1. DeviceBasedMessage (Raw Device Message)

This field contains the raw message exactly as received from the device, or—as in outgoing workflows—the raw command message before sending it.

The structure of DeviceBasedMessage depends entirely on the selected Message Format, which is defined by a JSON Schema. This is why every message format in the system must include a valid JSON Schema.

Strongly Typed Access in Workflow & Expression Editor

Inside the workflow engine, DeviceBasedMessage  becomes a strongly typed dynamic object.
The Expression Editor automatically interprets the JSON schema and exposes the message structure as navigable fields.

For example, if the Message Format “STD_J001” defines these fields:

  • DeviceName
  • Temperature
  • Battery

Then inside workflow expressions you can directly access:

  • Document.DeviceBasedMessage.STD_J001.DeviceName
  • Document.DeviceBasedMessage.STD_J001.Temperature
  • Document.DeviceBasedMessage.STD_J001.Battery

This provides a safe, schema-aware way to inspect and convert message data with autocomplete.

 

2. Payload (Platform Message Structure – PMS)

The Payload field is the standardized structure that IoTRoutes uses internally.

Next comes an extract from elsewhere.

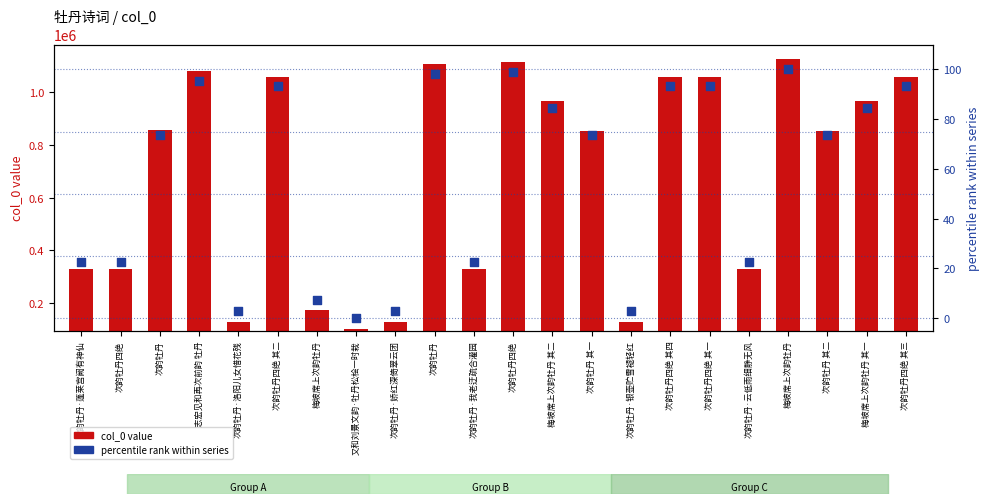

What are all the series names shown in the legend?

col_0 value, percentile rank within series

All analytics, ledgers, dashboards, and workflows operate on this unified PMS format.

The workflow’s job during message processing is to transform:

DeviceBasedMessage → Payload (PMS)

This conversion is done primarily using:

  • Assignment actions
  • Expression Editor functions
  • Custom logic, normalization, or type conversions

Example of typical conversions:

Raw Field (DeviceBasedMessage)Converted PMS Field
STD_J001.DeviceNamePayload.Device.Name
STD_J001.TemperaturePayload.Attributes["Temperature"]
STD_J001.Voltage / 1000Payload.Attributes["Voltage"]

Custom formulas, units conversions, string manipulation, and conditional logic can all be applied during assignment.

Why This Matters?

  • IoTRoutes supports many device protocols and formats
    (custom JSON, LoRa, MQTT proprietary objects, vendor payloads, etc.)
  • PMS provides one unified model for the rest of the platform.
  • Workflows allow integrators to convert, normalize, validate, and enrich data with complete flexibility.

 

  To better understand message conversion, readers are encouraged to open and review the out-of-the-box Inbound Workflow delivered with IoTRoutes. This workflow contains real, production-ready examples showing how raw device messages—specifically formats STD_J001 and STD_J002—are parsed, normalized, and converted into the standardized Platform Message Structure (PMS).

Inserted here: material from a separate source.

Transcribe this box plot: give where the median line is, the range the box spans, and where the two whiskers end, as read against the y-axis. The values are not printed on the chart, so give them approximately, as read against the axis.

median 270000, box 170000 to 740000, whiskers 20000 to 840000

How IoTRoutes Detects the Message Format

When a message is placed in queue, IoTRoutes automatically attempts to identify the correct Message Format. This detection is essential, because the DeviceBasedMessage object inside the workflow is fully typed according to the JSON Schema of the selected format. The platform uses two detection mechanisms:

  1. Topic-Based Format Detection: If the topic contains a format code (e.g., …/std_j001/…), the platform immediately assigns the corresponding message format.

  2. Schema-Based Detection: If no format appears in the topic, IoTRoutes inspects the JSON payload and checks whether it matches any known JSON Schema of an active message format. If a match is found, that format is applied automatically.

If neither method identifies the structure, the message will enter the workflow without a resolved message format, and the first workflow activities (usually Assignment or Decision logic) must explicitly set the correct MessageFormat  so that downstream actions (conversion, acquisition, interpretation) function correctly.

 


Best Practices

  • Keep workflows modular: small, single-purpose workflows are easier to maintain.

  • Reuse actions across inbound and outbound flows when possible.

  • Use variable naming conventions (e.g. msg, device, apiResponse).

  • Validate PMS structure early to prevent downstream parsing errors.

  • Avoid heavy logic in a single workflow; split into sub-workflows if needed.

  • Periodically review Cleaning Workflows to ensure performance and data retention compliance.